== 課題の本文 ==

WWDC 2022で、AppleはmacOSでの仮想化サポートの進歩について最新状況を紹介した。Apple仮想化フレームワークを使うと、MacOSやLinuxを実行するためにApple Silicon上で仮想マシンを設定・作成できる。今後リリースされるmacOS Venturaの新機能であるLinux VMでは、GPUを活用でき、そして、Rosettaを使ってx86-64Linuxバイナリを修正せずに実行できる。
この仮想化フレームワークは2年前にmacOS BigSur(別名macOS 11)で、ハイパーバイザーフレームワークの代替として導入された。AppleのエンジニアであるBenjamin Poulin氏が示したように、仮想化フレームワークでは、Swiftを使ってmacOS上でVMを設定・作成するために高レベルのAPIが提供される。実際、次の図に示すように、仮想化フレームワークは、ハイパーバイザーフレームワークの上位レイヤとして実行される。
(画像提供:Apple)
VZVirtualMachineConfiguration
はコアクラスであり、ここで開発者はVMで使用可能なハードウェアを定義できる。そこには、CPUの数、メモリ量、ストレージ量、他のデバイスの数などが含まれる。設定が完了したら、VZVirtualMachineを使って仮想マシンをインスタンス化して実行したり、VZVirtualMachineViewを使ってビューにアタッチしてmacOSウィンドウ内にそれを表示したりできる。

===

課題の指示: Appleの仮想化フレームワークを扱った本文を、一字も変えずに全文抜き出すこと。 記録は本文とは別個の資料である。

== 提供された記録 ==

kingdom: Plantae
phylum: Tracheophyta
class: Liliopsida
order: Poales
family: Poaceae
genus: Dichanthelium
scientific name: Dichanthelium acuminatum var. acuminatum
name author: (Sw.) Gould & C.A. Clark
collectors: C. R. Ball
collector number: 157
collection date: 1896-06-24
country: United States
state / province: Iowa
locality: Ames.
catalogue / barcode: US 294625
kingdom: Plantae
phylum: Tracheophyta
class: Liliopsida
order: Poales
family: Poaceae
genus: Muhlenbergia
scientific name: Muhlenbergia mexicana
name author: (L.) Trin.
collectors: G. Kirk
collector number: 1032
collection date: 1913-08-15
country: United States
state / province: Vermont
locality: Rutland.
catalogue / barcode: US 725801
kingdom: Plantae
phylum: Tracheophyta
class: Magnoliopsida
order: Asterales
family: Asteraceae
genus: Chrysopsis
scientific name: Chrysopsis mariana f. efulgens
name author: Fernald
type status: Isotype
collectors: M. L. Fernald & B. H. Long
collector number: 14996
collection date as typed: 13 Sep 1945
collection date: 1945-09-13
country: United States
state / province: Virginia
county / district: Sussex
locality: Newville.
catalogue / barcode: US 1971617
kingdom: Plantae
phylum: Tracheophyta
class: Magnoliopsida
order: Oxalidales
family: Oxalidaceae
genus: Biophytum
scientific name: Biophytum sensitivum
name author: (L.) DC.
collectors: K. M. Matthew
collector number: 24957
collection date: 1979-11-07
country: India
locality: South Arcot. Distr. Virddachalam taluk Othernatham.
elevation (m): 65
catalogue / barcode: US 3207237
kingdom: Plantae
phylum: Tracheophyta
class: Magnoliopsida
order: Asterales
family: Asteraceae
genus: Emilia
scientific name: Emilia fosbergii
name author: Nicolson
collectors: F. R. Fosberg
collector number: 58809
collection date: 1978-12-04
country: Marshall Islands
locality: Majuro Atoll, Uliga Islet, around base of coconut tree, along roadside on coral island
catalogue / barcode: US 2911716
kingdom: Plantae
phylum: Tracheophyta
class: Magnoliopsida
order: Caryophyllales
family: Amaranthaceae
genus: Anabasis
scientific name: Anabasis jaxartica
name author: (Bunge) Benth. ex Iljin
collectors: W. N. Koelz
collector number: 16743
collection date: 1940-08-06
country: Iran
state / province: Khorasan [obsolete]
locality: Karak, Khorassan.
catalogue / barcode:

===

課題への解答:
WWDC 2022で、AppleはmacOSでの仮想化サポートの進歩について最新状況を紹介した。Apple仮想化フレームワークを使うと、MacOSやLinuxを実行するためにApple Silicon上で仮想マシンを設定・作成できる。今後リリースされるmacOS Venturaの新機能であるLinux VMでは、GPUを活用でき、そして、Rosettaを使ってx86-64Linuxバイナリを修正せずに実行できる。
この仮想化フレームワークは2年前にmacOS BigSur(別名macOS 11)で、ハイパーバイザーフレームワークの代替として導入された。AppleのエンジニアであるBenjamin Poulin氏が示したように、仮想化フレームワークでは、Swiftを使ってmacOS上でVMを設定・作成するために高レベルのAPIが提供される。実際、次の図に示すように、仮想化フレームワークは、ハイパーバイザーフレームワークの上位レイヤとして実行される。
(画像提供:Apple)
VZVirtualMachineConfiguration
はコアクラスであり、ここで開発者はVMで使用可能なハードウェアを定義できる。そこには、CPUの数、メモリ量、ストレージ量、他のデバイスの数などが含まれる。設定が完了したら、VZVirtualMachineを使って仮想マシンをインスタンス化して実行したり、VZVirtualMachineViewを使ってビューにアタッチしてmacOSウィンドウ内にそれを表示したりできる。